Clinton expressed hope for what he said might become “a movement” among Baptists. He offered the resources of his foundation to help participants get involved in solving the social ills they will discuss in Atlanta.
“This is an attempt to answer: What would our Christian witness require of us in the 21st century?” Clinton said. “It is a part of our faith obligation. But it also is a part of our common life .… This is an important event in the history of Christianity—how faith should relate to public life.”
William Shaw, president of the predominantly African-American National Baptist Convention, USA, Inc., echoed Clinton's observations.
“One of the challenges this places before us as Baptists and as believers is to live up to our faith,” Shaw said. “God is moving to make faith real, addressing the issues we face in non-political ways and non-partisan ways but in prophetic ways. We look forward to this with tremendous celebration.”
DeWitt Smith, new president of the Progressive National Baptist Convention, pointed to the Old Testament prophet Micah as a guide for how the 2008 convocation and its resulting activity should be patterned.
“If we say we love God, we will ‘do justice and love mercy,' ” Smith said. “Lip service is fine, but we are looking for ways to put feet to our faith. It is possible to be together and differ on opinions. But when it comes to what matters to humanity … it will work.”
The convocation will move Baptists forward, Carter stressed. “Our goals are completely positive … and all-inclusive,” he said. “We call on all Baptists who share these goals to join with us.”
Conspicuously absent from the gathering were representatives of the Southern Baptist Convention, which with 16 million members on its rolls is the largest single Baptist body in the world. Although SBC leaders were not invited to the Atlanta meeting, Carter and Clinton said they are welcome to join.
“We'd be thrilled to have them,” Clinton said.
In recent years, Southern Baptists withdrew from the Baptist World Alliance and its North American Baptist Fellowship because of alleged liberalism—a charge both groups and the BWA's affiliated Baptist bodies flatly denied.
Southern Baptists attended
Underwood said an invitation hadn't been formally extended to SBC officials because the North American Baptist Fellowship's membership provided the core of the Carter Center gathering. “But it's important to say that a number of people here are Southern Baptists,” he added.
Carter noted Southern Baptist officials participated in meetings he initiated in the 1990s to try to reconcile Baptist factions.
Both Carter and Clinton said they were encouraged more recently by the conciliatory tone struck by the new SBC president, South Carolina pastor Frank Page, and both called Page to tell him so.
They agreed that enlisting more conservatives and more Republicans will be important to the endeavor. “Our goal will be to extend an invitation to all Baptists,” Carter concluded.
Underwood emphasized Carter and Clinton were not speaking in their capacity as political leaders or Democrats, but as Baptist Christians.

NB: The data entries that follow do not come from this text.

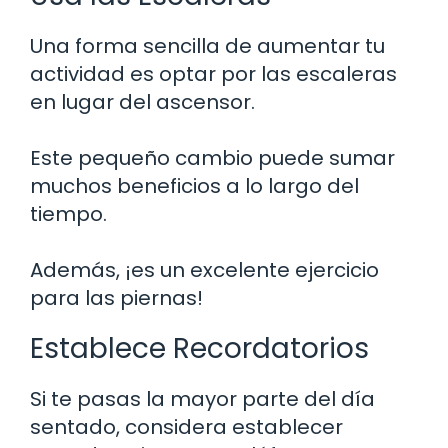
Una forma sencilla de aumentar tu
actividad es optar por las escaleras
en lugar del ascensor.
Este pequeño cambio puede sumar
muchos beneficios a lo largo del
tiempo.
Además, ¡es un excelente ejercicio
para las piernas!
Establece Recordatorios
Si te pasas la mayor parte del día
sentado, considera establecer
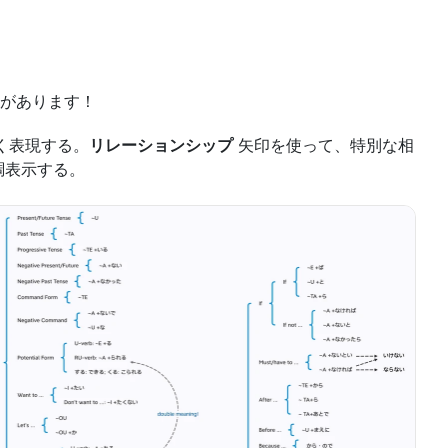
があります！
く表現する。
リレーションシップ
 矢印を使って、特別な相
調表示する。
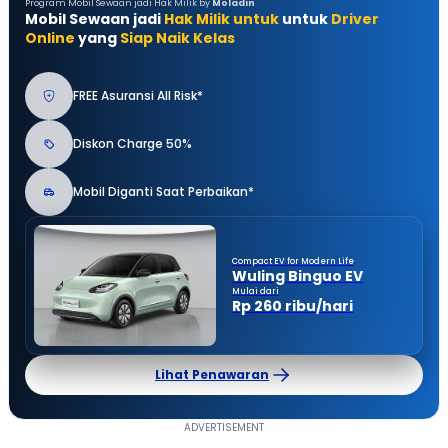
Program Mobil Sewaan jadi Hak Milik by
Moladin
Mobil Sewaan jadi
Hak Milik untuk
untuk
Driver
Online
yang
Siap Naik Kelas
FREE Asuransi All Risk*
Diskon Charge 50%
Mobil Diganti Saat Perbaikan*
Compact EV for Modern Life
Wuling Binguo EV
Mulai dari
Rp 260 ribu/hari
Lihat Penawaran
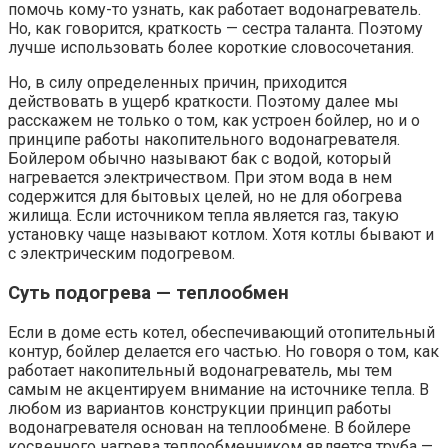
помочь кому-то узнать, как работает водонагреватель.
Но, как говорится, краткость — сестра таланта. Поэтому
лучше использовать более короткие словосочетания.
Но, в силу определенных причин, приходится
действовать в ущерб краткости. Поэтому далее мы
расскажем не только о том, как устроен бойлер, но и о
принципе работы накопительного водонагревателя.
Бойлером обычно называют бак с водой, который
нагревается электричеством. При этом вода в нем
содержится для бытовых целей, но не для обогрева
жилища. Если источником тепла является газ, такую
установку чаще называют котлом. Хотя котлы бывают и
с электрическим подогревом.
Суть подогрева — теплообмен
Если в доме есть котел, обеспечивающий отопительный
контур, бойлер делается его частью. Но говоря о том, как
работает накопительный водонагреватель, мы тем
самым не акцентируем внимание на источнике тепла. В
любом из вариантов конструкции принцип работы
водонагревателя основан на теплообмене. В бойлере
косвенного нагрева теплообменником является труба —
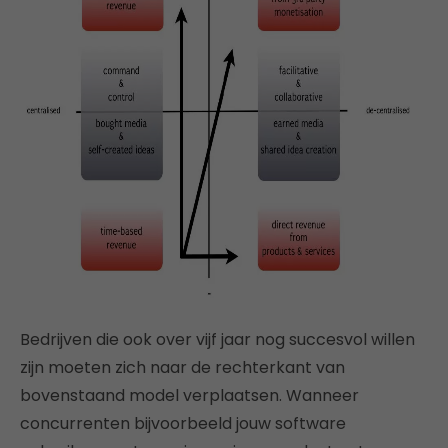
Bedrijven die ook over vijf jaar nog succesvol willen
zijn moeten zich naar de rechterkant van
bovenstaand model verplaatsen. Wanneer
concurrenten bijvoorbeeld jouw software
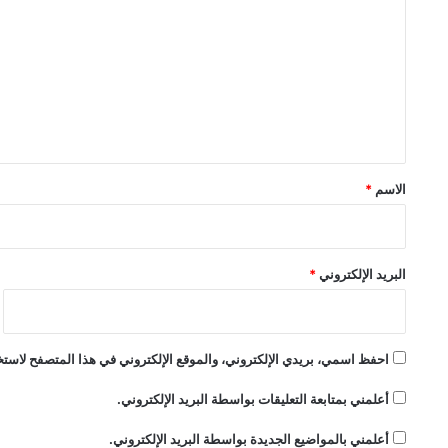
ل
ت
ع
ل
ي
ق
*
الاسم
*
البريد الإلكتروني
*
احفظ اسمي، بريدي الإلكتروني، والموقع الإلكتروني في هذا المتصفح لاستخد
أعلمني بمتابعة التعليقات بواسطة البريد الإلكتروني.
أعلمني بالمواضيع الجديدة بواسطة البريد الإلكتروني.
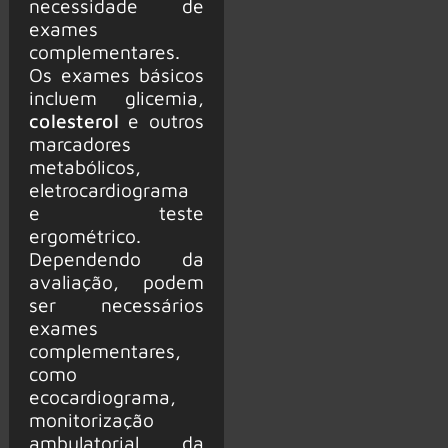
necessidade de
exames
complementares.
Os exames básicos
incluem glicemia,
colesterol
e outros
marcadores
metabólicos,
eletrocardiograma
e teste
ergométrico.
Dependendo da
avaliação, podem
ser necessários
exames
complementares,
como
ecocardiograma,
monitorização
ambulatorial da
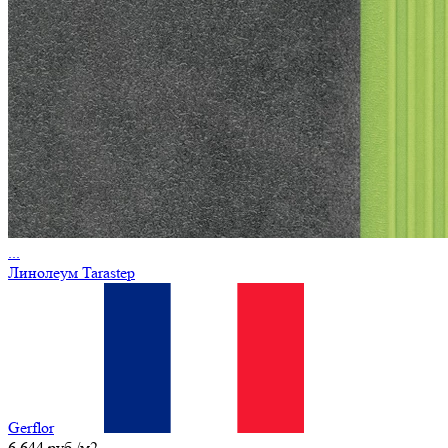
...
Линолеум Tarastep
Gerflor
6 644 руб./м2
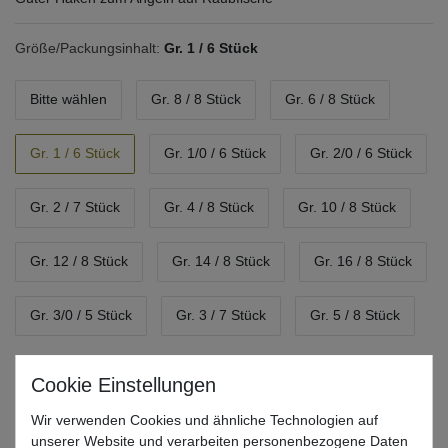
Größe/Packungsinhalt:
Gr. 1 / 6 Stück
Bitte wählen
Gr. 8 / 8 Stück
Gr. 6 / 8 Stück
Gr. 1 / 6 Stück
Gr. 1/0 / 6 Stück
Gr. 2/0 / 6 Stück
Gr. 2 / 7 Stück
Gr. 4 / 8 Stück
Gr. 10 / 8 Stück
Gr. 12 / 8 Stück
Gr. 14 / 8 Stück
Gr. 16 / 8 Stück
Gr. 3/0 / 5 Stück
Gr. 3 / 7 Stück
Gr. 5 / 8 Stück
*
11,99 EUR
Wir verwenden Cookies und ähnliche Technologien auf
* inkl. ges. MwSt. zzgl.
Versandkosten
unserer Website und verarbeiten personenbezogene Daten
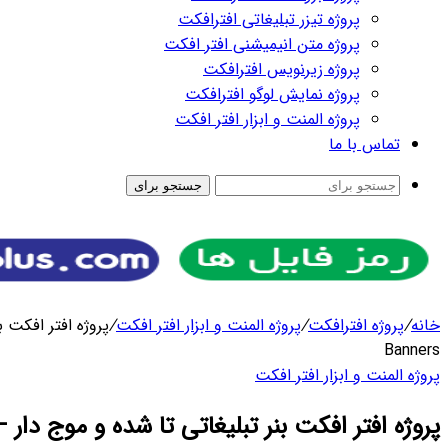
رای
ر افکت
/
پروژه افتر افکت بنر تبلیغاتی تا شده و موج دار – Unfolding
ج دار – Unfolding Banners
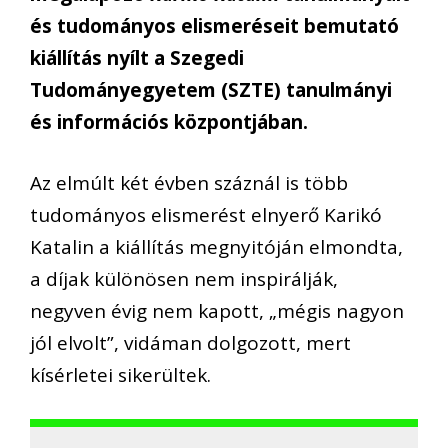
és tudományos elismeréseit bemutató
kiállítás nyílt a Szegedi
Tudományegyetem (SZTE) tanulmányi
és információs központjában.
Az elmúlt két évben száznál is több
tudományos elismerést elnyerő Karikó
Katalin a kiállítás megnyitóján elmondta,
a díjak különösen nem inspirálják,
negyven évig nem kapott, „mégis nagyon
jól elvolt”, vidáman dolgozott, mert
kísérletei sikerültek.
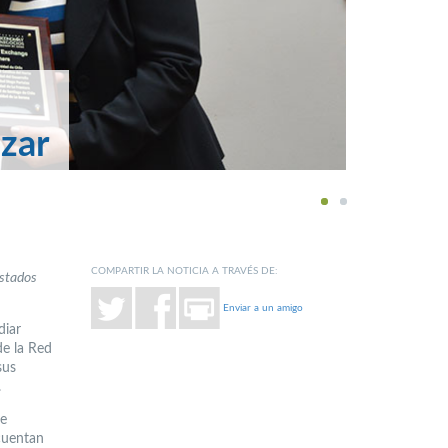
zar
1
2
COMPARTIR LA NOTICIA A TRAVÉS DE:
Estados
Enviar a un amigo
diar
de la Red
sus
.
 e
 cuentan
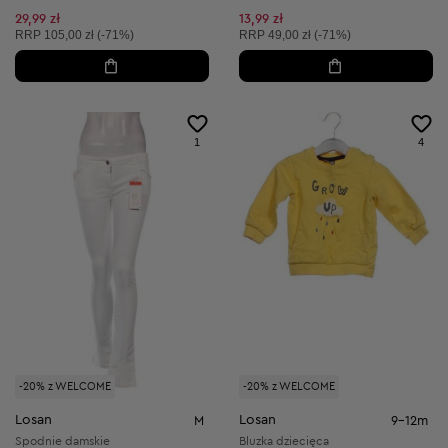
29,99 zł
13,99 zł
Cena sugerowana:
Cena sugerowana:
RRP
105,00 zł (-71%)
RRP
49,00 zł (-71%)
1
4
-20% z WELCOME
-20% z WELCOME
Losan
Losan
M
9-12m
Spodnie damskie
Bluzka dziecięca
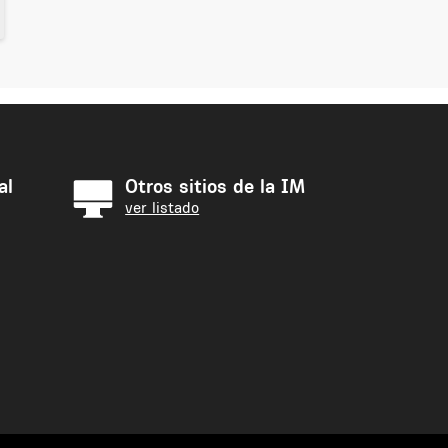
al
Otros sitios de la IM
ver listado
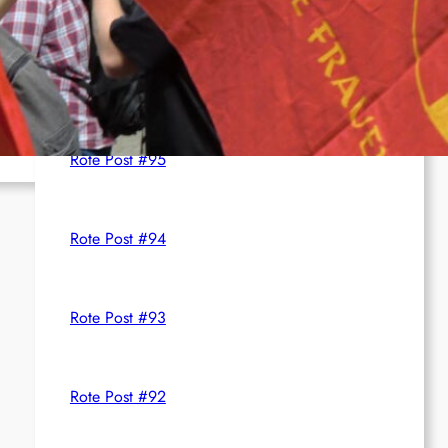
c
Aktuelles aus dem Netz
h
reik
Rote Post #96
Rote Post #95
Rote Post #94
Rote Post #93
Rote Post #92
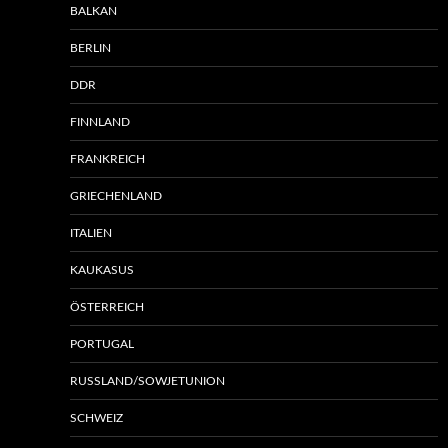
BALKAN
BERLIN
DDR
FINNLAND
FRANKREICH
GRIECHENLAND
ITALIEN
KAUKASUS
ÖSTERREICH
PORTUGAL
RUSSLAND/SOWJETUNION
SCHWEIZ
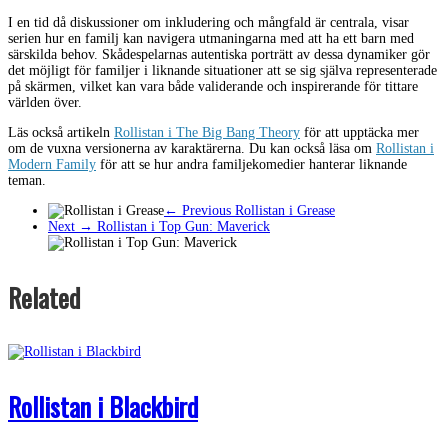
I en tid då diskussioner om inkludering och mångfald är centrala, visar
serien hur en familj kan navigera utmaningarna med att ha ett barn med
särskilda behov. Skådespelarnas autentiska porträtt av dessa dynamiker gör
det möjligt för familjer i liknande situationer att se sig själva representerade
på skärmen, vilket kan vara både validerande och inspirerande för tittare
världen över.
Läs också artikeln
Rollistan i The Big Bang Theory
för att upptäcka mer
om de vuxna versionerna av karaktärerna. Du kan också läsa om
Rollistan i
Modern Family
för att se hur andra familjekomedier hanterar liknande
teman.
← Previous
Rollistan i Grease
Next →
Rollistan i Top Gun: Maverick
Related
Rollistan i Blackbird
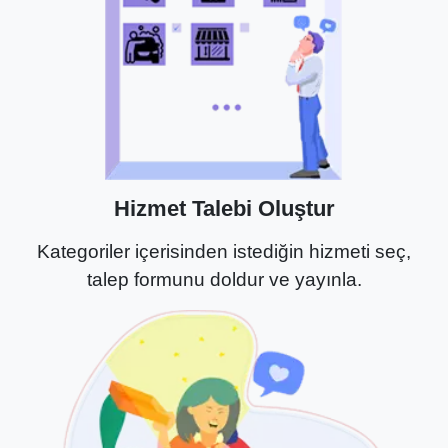
Hizmet Talebi Oluştur
Kategoriler içerisinden istediğin hizmeti seç,
talep formunu doldur ve yayınla.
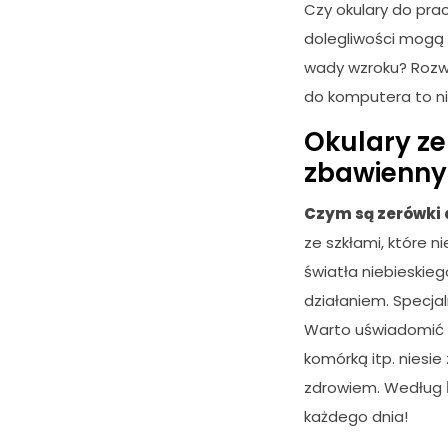
Czy okulary do pra
dolegliwości mogą 
wady wzroku? Rozwi
do komputera to n
Okulary ze
zbawienny f
Czym są zerówki 
ze szkłami, które ni
światła niebieskieg
działaniem. Specja
Warto uświadomić 
komórką itp. niesi
zdrowiem. Według
każdego dnia!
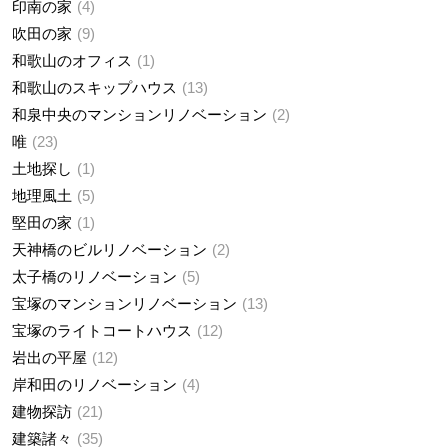
印南の家
4
吹田の家
9
和歌山のオフィス
1
和歌山のスキップハウス
13
和泉中央のマンションリノベーション
2
唯
23
土地探し
1
地理風土
5
堅田の家
1
天神橋のビルリノベーション
2
太子橋のリノベーション
5
宝塚のマンションリノベーション
13
宝塚のライトコートハウス
12
岩出の平屋
12
岸和田のリノベーション
4
建物探訪
21
建築諸々
35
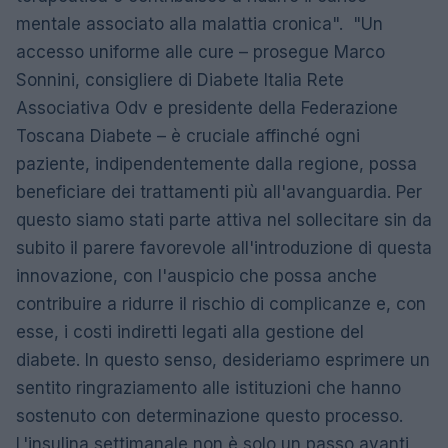
mentale associato alla malattia cronica". "Un
accesso uniforme alle cure – prosegue Marco
Sonnini, consigliere di Diabete Italia Rete
Associativa Odv e presidente della Federazione
Toscana Diabete – è cruciale affinché ogni
paziente, indipendentemente dalla regione, possa
beneficiare dei trattamenti più all'avanguardia. Per
questo siamo stati parte attiva nel sollecitare sin da
subito il parere favorevole all'introduzione di questa
innovazione, con l'auspicio che possa anche
contribuire a ridurre il rischio di complicanze e, con
esse, i costi indiretti legati alla gestione del
diabete. In questo senso, desideriamo esprimere un
sentito ringraziamento alle istituzioni che hanno
sostenuto con determinazione questo processo.
L'insulina settimanale non è solo un passo avanti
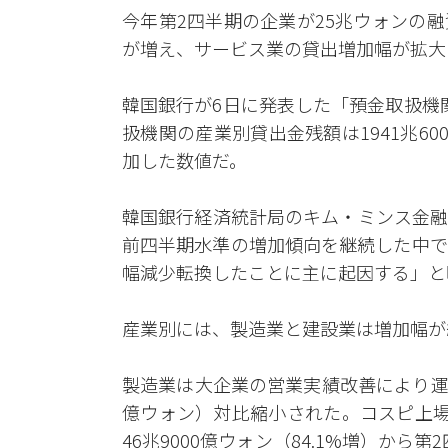
今年第2四半期の企業が25兆ウォンの
が増え、サービス業の貸出増加幅が拡大
韓国銀行が6日に発表した「預金取扱機
扱機関の産業別貸出金残額は1941兆6
加した数値だ。
韓国銀行経済統計局のキム・ミンス金融
前四半期水準の増加傾向を継続した中で
幅減少転換したことに主に起因する」と
産業別には、製造業と建設業は増加幅が
製造業は大企業の営業実績改善により運転
億ウォン）対比縮小された。コスピ上場
46兆9000億ウォン（84.1%増）から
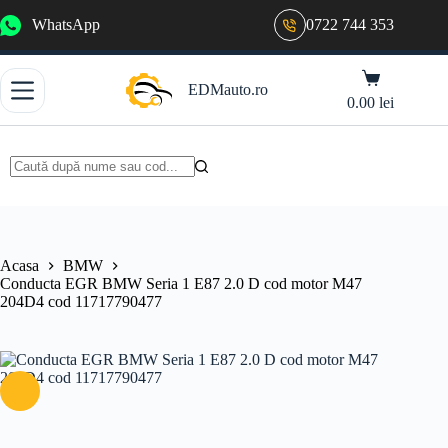
Sari
WhatsApp
0722 744 353
la
conținut
Coș
EDMauto.ro
de
0.00
lei
cumpărături
Niciun
rezultat
Acasa
BMW
Conducta EGR BMW Seria 1 E87 2.0 D cod motor M47
204D4 cod 11717790477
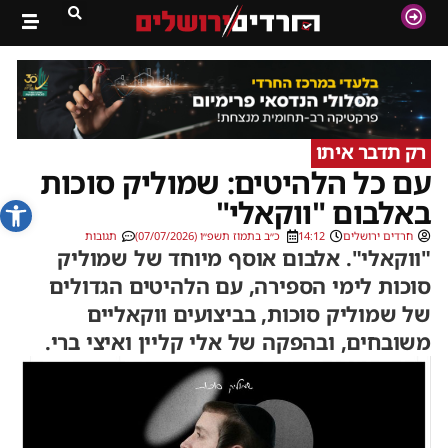
רק תדבר איתו
עם כל הלהיטים: שמוליק סוכות
פתח סרג
באלבום "ווקאלי"
חרדים ירושלים
14:12
כ״ב בתמוז תשפ״ו (07/07/2026)
תגובות
"ווקאלי". אלבום אוסף מיוחד של שמוליק
סוכות לימי הספירה, עם הלהיטים הגדולים
של שמוליק סוכות, בביצועים ווקאליים
משובחים, ובהפקה של אלי קליין ואיצי ברי.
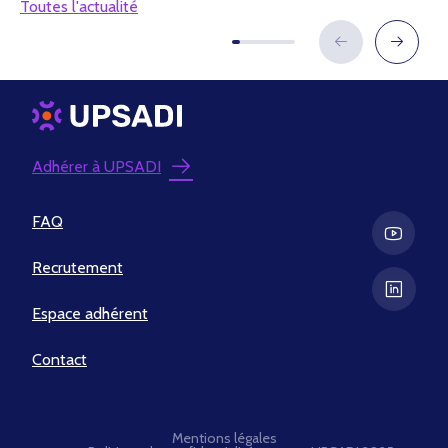
Toutes l'actualité
Adhérer à UPSADI
FAQ
Recrutement
Espace adhérent
Contact
Mentions légales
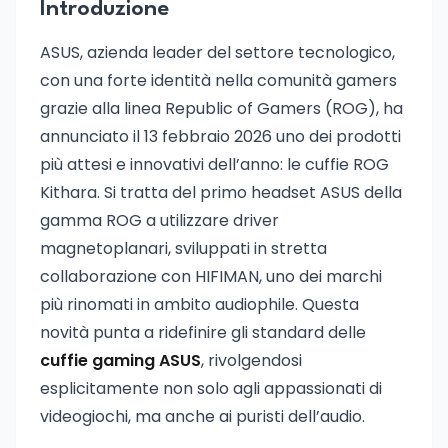
Introduzione
ASUS, azienda leader del settore tecnologico,
con una forte identità nella comunità gamers
grazie alla linea Republic of Gamers (ROG), ha
annunciato il 13 febbraio 2026 uno dei prodotti
più attesi e innovativi dell’anno: le cuffie ROG
Kithara. Si tratta del primo headset ASUS della
gamma ROG a utilizzare driver
magnetoplanari, sviluppati in stretta
collaborazione con HIFIMAN, uno dei marchi
più rinomati in ambito audiophile. Questa
novità punta a ridefinire gli standard delle
cuffie gaming ASUS
, rivolgendosi
esplicitamente non solo agli appassionati di
videogiochi, ma anche ai puristi dell’audio.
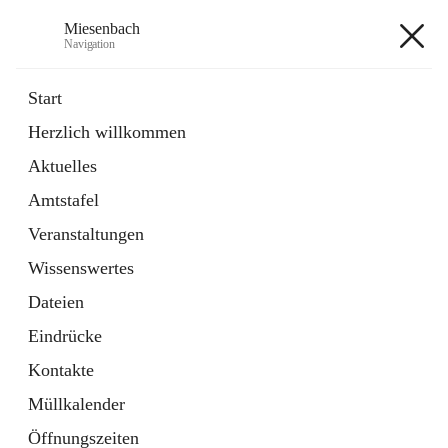
Miesenbach
Navigation
Miesenbach
Start
Herzlich willkommen
öffnet
Abwasserverband oberes Piestingtal
Aktuelles
in
Externe Webseite
neuem
Amtstafel
Tab
öffnet
Region Schneebergland
in
Externe Webseite
Veranstaltungen
neuem
Tab
Wissenswertes
+2
Dateien
Eindrücke
Kontakte
Müllkalender
Hauptadresse
Öffnungszeiten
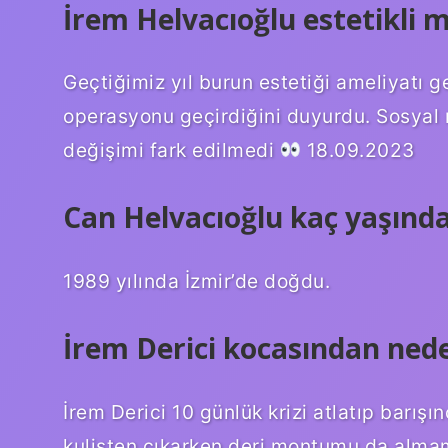
İrem Helvacıoğlu estetikli m
Geçtiğimiz yıl burun estetiği ameliyatı g
operasyonu geçirdiğini duyurdu. Sosyal
değişimi fark edilmedi
18.09.2023
Can Helvacıoğlu kaç yaşınd
1989 yılında İzmir’de doğdu.
İrem Derici kocasından nede
İrem Derici 10 günlük krizi atlatıp barışı
kulisten çıkarken deri montumu da almam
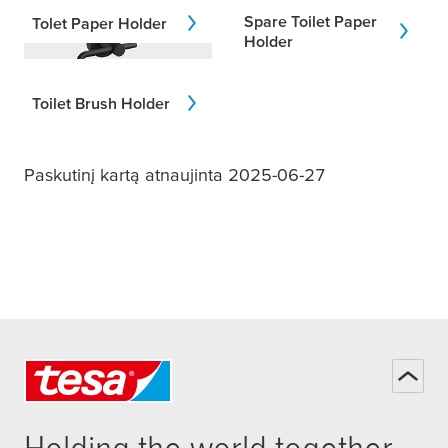
Spare Toilet Paper
Tolet Paper Holder
Holder
Toilet Brush Holder
Paskutinį kartą atnaujinta 2025-06-27
Holding the world together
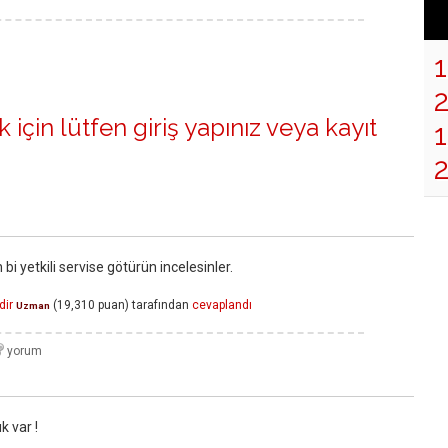
 için lütfen
giriş yapınız
veya
kayıt
1
yetkili servise götürün incelesinler.
dir
(
19,310
puan)
tarafından
cevaplandı
Uzman
k var !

“We anticipate that there will be other Baptists who will participate in this endeavor who happen also to be Baptists but also happen to be Republicans,” Underwood said.
Carter is a longtime member, deacon and Sunday school teacher at Maranatha Baptist Church in his hometown of Plains, Ga. The church recently ordained his wife, Rosalynn, as a deacon—a move most Southern Baptist leaders oppose.
Although he attended Washington's Foundry United Methodist Church with his Methodist wife, Hillary, during his years in the White House, Clinton is a longtime member of Immanuel Baptist Church in Little Rock, Ark.